Passage provided: Begin
My familiarity with the National Theatre production of London Road goes back to the buzz it caused when it opened five years ago, and I’ll admit, I didn’t quite understand how the production took shape before an audience the way it was described. Playwright (and screenwriter for this film adaptation) Alecky Blythe built her work entirely from interviews with residents of the town of Ipswich in Suffolk circa 2006, after a serial killer plagued their rural area, killing five prostitutes in a short span of time. The incident shook the dreary town to its core, but after the killer was caught, many of them (those who didn’t move away) were inspired to revitalize the town, even if the results felt somewhat artificial and forced. And did I mention this is a musical?
Blythe uses the residents’ own words (as well as those from police, newscasters and even the surviving sex workers) to build something resembling songs, but really she’s simply finding the rhythms of the language—complete with verbal deadwood, tics, bad grammar, pauses, all verbatim. Passages are repeated, sung at first by those who said it, then again by other characters, until a more melodic song emerges. None of the talented actors are particularly great singers, but that isn’t really the point. The idea is about repeating seemingly innocuous phrases and sentences until their true, darker meaning is revealed.
The first part of the story is about paranoia and living in a community where anyone around you could be the killer. The always great Olivia Colman stars as Julie, a nosy neighbor who turns into something of a town leader who refuses to let these crimes (or the prostitution that preceded them) destroy her block. One of the best sequences in the film involves a taxi ride in which a twitchy driver goes on and on giving his vague profile of who he thinks the serial killer really is to an older woman in the back, getting increasingly more nervous as he goes on about how his research into serial killers doesn’t make him one. Would it make you any more nervous to know that the driver is played by Tom Hardy with a cockney accent? He’s astonishing here, in what is essentially an extended cameo.
Passage provided: End
Data records: Begin
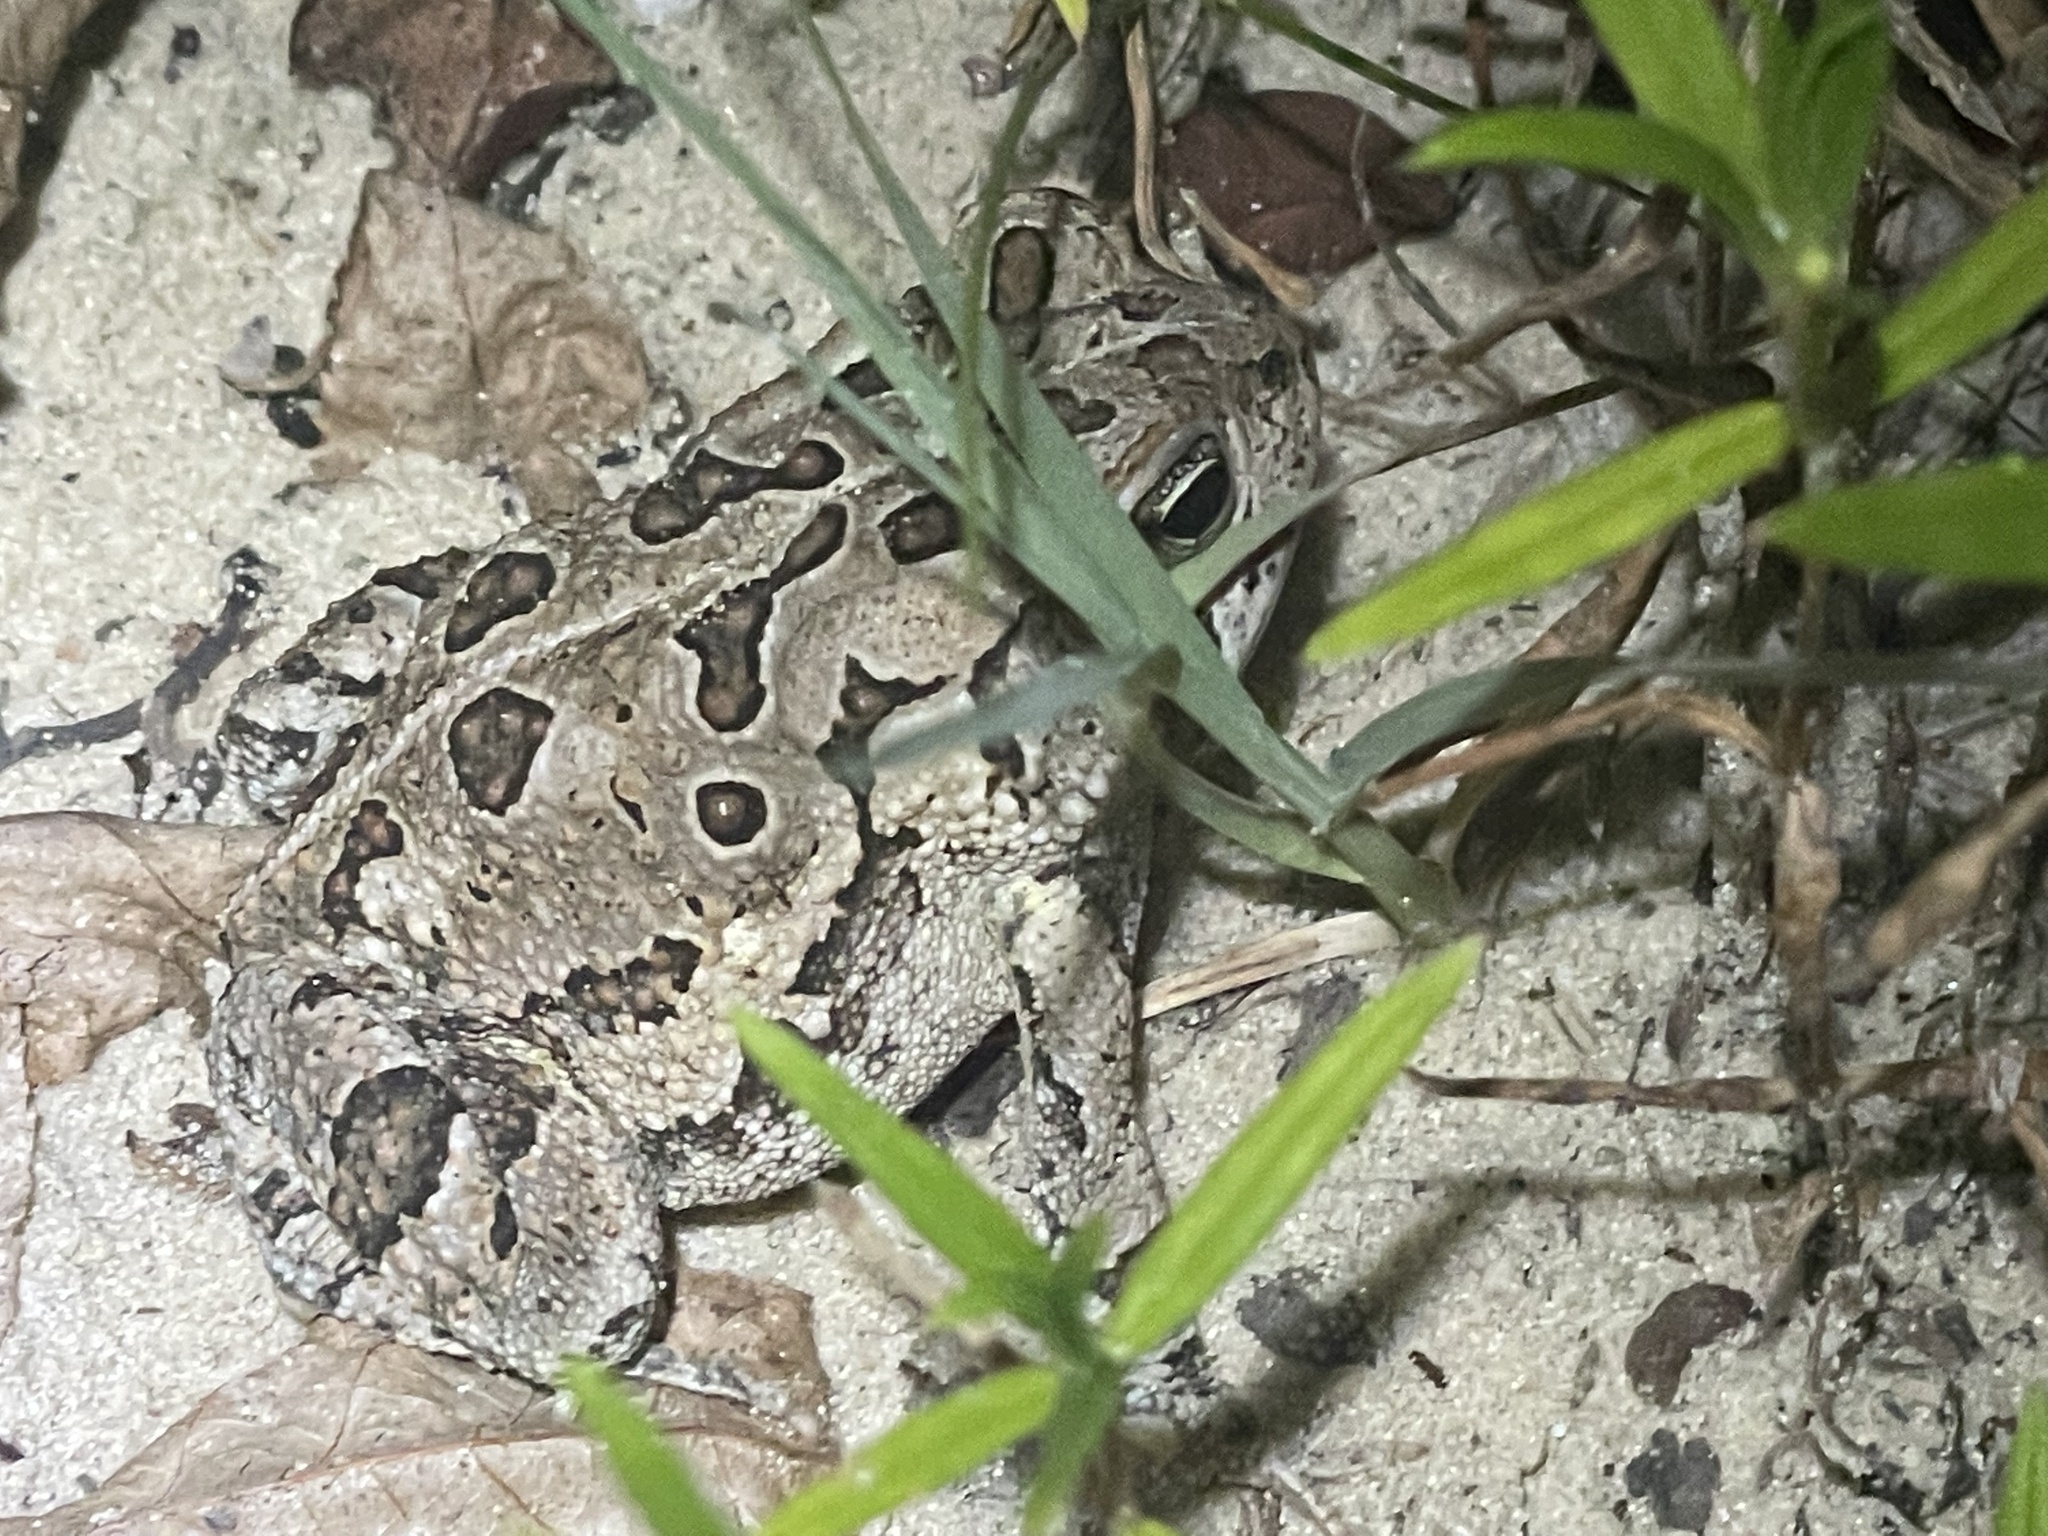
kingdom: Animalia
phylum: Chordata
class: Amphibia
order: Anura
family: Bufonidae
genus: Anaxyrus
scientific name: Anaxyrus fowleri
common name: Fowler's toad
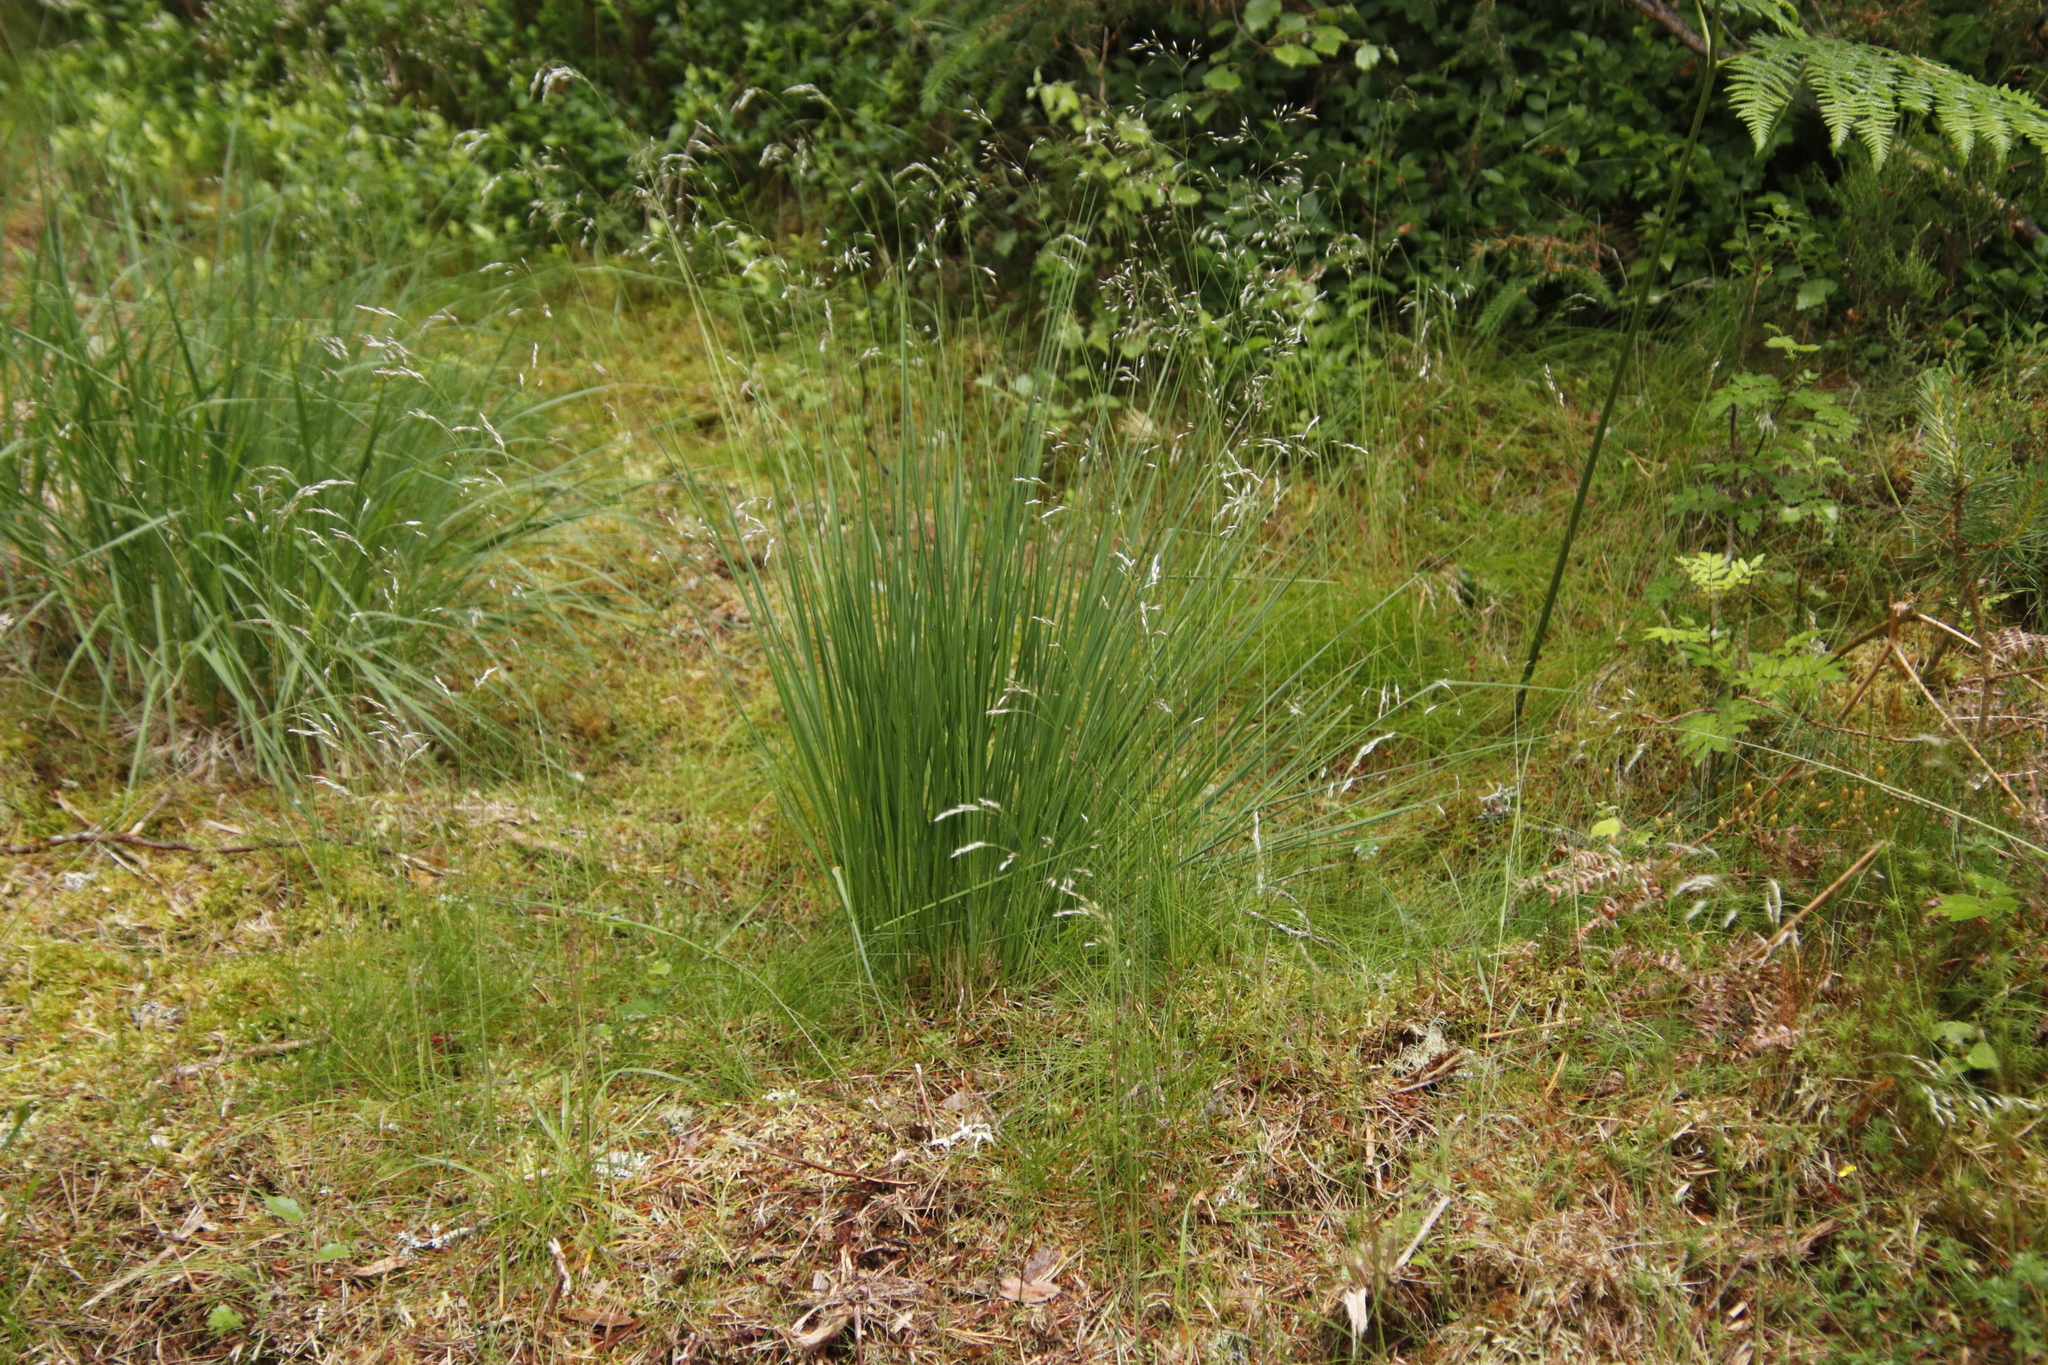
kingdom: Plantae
Data records: End
Work order →
Could you transcribe the London Road review from "The first part" up to and including "an extended cameo."? The rows above are separate material, unrelated to the London Road review.

Expected answer →
The first part of the story is about paranoia and living in a community where anyone around you could be the killer. The always great Olivia Colman stars as Julie, a nosy neighbor who turns into something of a town leader who refuses to let these crimes (or the prostitution that preceded them) destroy her block. One of the best sequences in the film involves a taxi ride in which a twitchy driver goes on and on giving his vague profile of who he thinks the serial killer really is to an older woman in the back, getting increasingly more nervous as he goes on about how his research into serial killers doesn’t make him one. Would it make you any more nervous to know that the driver is played by Tom Hardy with a cockney accent? He’s astonishing here, in what is essentially an extended cameo.